Extract to read >>
::::::::::

I'm 6'4" / 220lbs / 36" inseam. Existing bike is 26" SC Heckler (XL). I initially had issues with seat rails & seat post hardware failures due to sliding seat back in rail to get more cockpit room. Eventually bought Thompson 'setback' seatpost which allowed me to get the room I needed while keeping seat rails in 'sweetspot' of post clamp. Have ridden the hell out of this bike since...very fun and very reliable. Ride year round in New England singletrack so it's been put through it's paces in all conditions. I never felt the need for a 'bigger' frame.

Just bought a 2018 Kona Process 153 AL/DL (27.5", XL frame). Was looking into SC Bronson and a couple of others but got a steal on this and pulled the trigger ($2300!). It showed up about Xmas time. I assembled and first impression was WOW...this is a BIG bike and built like a tank. Looks to be very well built and should hold up to a clyde pounding it through boney terrain. I can't close tailgate of my truck without kitty-cornering bike in truck bed. I've only had 2 COLD rides (<25 degF and 3" of snow on trails) before 12" snow dump hit us yesterday. Not ideal conditions but enough to confirm this thing is going to be awesome for my riding. The long/slack geo is way different than the 
Heckler but it provides more cockpit room and for a big bike it climbs very well. Puts power to the rear wheel effectively - on snowy single track 'granny' gear climbs I was able to control wheelspin (tubeless at 20psi). Kona claims the 2018 'Gen 2' Process is a better climber than the Gen 1 version (I never rode previous version). Coming from 3X9 I love the 1X12 Eagle drivetrain! 

Another thing...I've never used a dropper because of the setback Thompson on my Heckler. After 2 rides, having Reverb 170mm is great. On downhills and technical sections it's out of the way and very roomy. On a flatter grind or climb, it's instantly extended giving my full leg extension for most efficient power.

I'm sure XXL would be OK but for the tight, technical trails I ride, I prefer XL for a bit more maneuverability. Having the dropper makes it a no brainer.


----------



## Crockpot2001 (Nov 2, 2004)

I LOVE SC bikes. I've had 4. However, until they start increasing the stack heights I will be staying away. Long and low is cool and all but having 2" of spacers and 3" riser bars is silly. I have ~35-ish inseam and that results in being in a more head down position until I drop the saddle with the dropper.


----------



## manpurse (Feb 6, 2011)

::::::::::

Tasks to complete >>
**1)** Answer these questions about the bike thread:
(a) How much did the poster pay for the Kona Process 153?
(b) What dropper post and travel does the poster now have?
(c) How many SC bikes has Crockpot2001 owned?
**2)** Copy out, character for character, the lines of the records between the line holding "цвета**типа элемента Map." and the line holding "Этот параметр использует", both of those lines included.
The records have no connection to the thread above.

Records for this task >>
::::::::::

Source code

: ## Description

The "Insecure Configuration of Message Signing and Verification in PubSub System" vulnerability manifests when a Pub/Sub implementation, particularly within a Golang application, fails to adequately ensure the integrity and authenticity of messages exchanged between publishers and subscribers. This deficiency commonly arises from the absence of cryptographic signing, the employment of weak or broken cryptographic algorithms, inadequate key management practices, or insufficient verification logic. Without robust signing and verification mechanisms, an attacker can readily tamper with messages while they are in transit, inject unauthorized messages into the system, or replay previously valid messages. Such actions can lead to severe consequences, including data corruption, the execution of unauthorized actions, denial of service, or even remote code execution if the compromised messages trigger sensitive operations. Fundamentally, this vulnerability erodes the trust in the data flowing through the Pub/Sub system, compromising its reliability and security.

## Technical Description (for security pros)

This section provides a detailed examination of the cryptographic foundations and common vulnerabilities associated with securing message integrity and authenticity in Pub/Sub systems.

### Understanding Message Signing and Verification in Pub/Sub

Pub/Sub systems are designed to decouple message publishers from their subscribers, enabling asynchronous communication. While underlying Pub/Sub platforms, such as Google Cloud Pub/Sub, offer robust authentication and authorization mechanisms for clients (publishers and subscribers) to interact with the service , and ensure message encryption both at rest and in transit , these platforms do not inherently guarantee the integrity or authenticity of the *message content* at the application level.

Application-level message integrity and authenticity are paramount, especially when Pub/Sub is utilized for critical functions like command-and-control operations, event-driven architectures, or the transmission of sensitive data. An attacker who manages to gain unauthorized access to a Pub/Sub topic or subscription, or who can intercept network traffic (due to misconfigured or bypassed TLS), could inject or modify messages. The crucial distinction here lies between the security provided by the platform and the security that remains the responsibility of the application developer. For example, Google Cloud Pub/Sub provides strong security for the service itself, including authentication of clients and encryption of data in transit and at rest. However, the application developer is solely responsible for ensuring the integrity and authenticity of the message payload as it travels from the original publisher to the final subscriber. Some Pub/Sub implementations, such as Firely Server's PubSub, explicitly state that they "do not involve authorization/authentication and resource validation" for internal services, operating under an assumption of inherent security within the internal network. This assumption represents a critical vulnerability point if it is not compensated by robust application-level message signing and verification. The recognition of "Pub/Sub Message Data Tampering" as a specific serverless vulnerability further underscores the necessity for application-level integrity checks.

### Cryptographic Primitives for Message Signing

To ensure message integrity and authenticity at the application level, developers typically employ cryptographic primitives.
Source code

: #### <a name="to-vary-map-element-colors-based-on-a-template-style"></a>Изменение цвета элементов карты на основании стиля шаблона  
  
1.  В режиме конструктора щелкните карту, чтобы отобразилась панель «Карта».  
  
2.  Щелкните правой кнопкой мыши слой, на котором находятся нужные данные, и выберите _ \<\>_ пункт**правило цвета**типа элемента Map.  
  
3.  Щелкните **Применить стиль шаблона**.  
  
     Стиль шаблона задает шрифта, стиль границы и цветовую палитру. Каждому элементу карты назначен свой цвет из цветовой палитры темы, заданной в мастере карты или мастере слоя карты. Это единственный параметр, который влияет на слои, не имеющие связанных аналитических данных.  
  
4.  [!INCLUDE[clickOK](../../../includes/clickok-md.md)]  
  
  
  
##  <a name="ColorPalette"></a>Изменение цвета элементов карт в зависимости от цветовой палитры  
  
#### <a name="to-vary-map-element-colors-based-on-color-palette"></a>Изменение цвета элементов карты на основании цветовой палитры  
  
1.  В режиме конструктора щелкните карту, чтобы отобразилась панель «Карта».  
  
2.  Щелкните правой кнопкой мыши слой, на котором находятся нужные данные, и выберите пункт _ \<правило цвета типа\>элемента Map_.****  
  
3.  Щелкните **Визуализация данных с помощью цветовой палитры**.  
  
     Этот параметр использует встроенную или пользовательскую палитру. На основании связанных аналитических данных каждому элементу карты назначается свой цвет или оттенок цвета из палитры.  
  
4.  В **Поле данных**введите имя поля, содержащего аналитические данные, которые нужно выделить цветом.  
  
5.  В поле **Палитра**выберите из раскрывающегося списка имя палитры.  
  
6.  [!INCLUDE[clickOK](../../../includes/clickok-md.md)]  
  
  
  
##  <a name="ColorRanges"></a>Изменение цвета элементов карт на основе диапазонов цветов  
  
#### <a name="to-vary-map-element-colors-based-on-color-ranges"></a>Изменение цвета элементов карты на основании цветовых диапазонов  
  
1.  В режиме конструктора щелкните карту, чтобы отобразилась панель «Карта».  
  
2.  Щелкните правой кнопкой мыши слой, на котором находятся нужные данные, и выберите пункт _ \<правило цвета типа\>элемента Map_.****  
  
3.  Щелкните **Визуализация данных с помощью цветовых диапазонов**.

::::::::::

Answer section >>
**1)**
(a) $2300
(b) A Reverb with 170mm of travel
(c) 4

**2)**
2.  Щелкните правой кнопкой мыши слой, на котором находятся нужные данные, и выберите _ \<\>_ пункт**правило цвета**типа элемента Map.  
  
3.  Щелкните **Применить стиль шаблона**.  
  
     Стиль шаблона задает шрифта, стиль границы и цветовую палитру. Каждому элементу карты назначен свой цвет из цветовой палитры темы, заданной в мастере карты или мастере слоя карты. Это единственный параметр, который влияет на слои, не имеющие связанных аналитических данных.  
  
4.  [!INCLUDE[clickOK](../../../includes/clickok-md.md)]  
  
  
  
##  <a name="ColorPalette"></a>Изменение цвета элементов карт в зависимости от цветовой палитры  
  
#### <a name="to-vary-map-element-colors-based-on-color-palette"></a>Изменение цвета элементов карты на основании цветовой палитры  
  
1.  В режиме конструктора щелкните карту, чтобы отобразилась панель «Карта».  
  
2.  Щелкните правой кнопкой мыши слой, на котором находятся нужные данные, и выберите пункт _ \<правило цвета типа\>элемента Map_.****  
  
3.  Щелкните **Визуализация данных с помощью цветовой палитры**.  
  
     Этот параметр использует встроенную или пользовательскую палитру. На основании связанных аналитических данных каждому элементу карты назначается свой цвет или оттенок цвета из палитры.  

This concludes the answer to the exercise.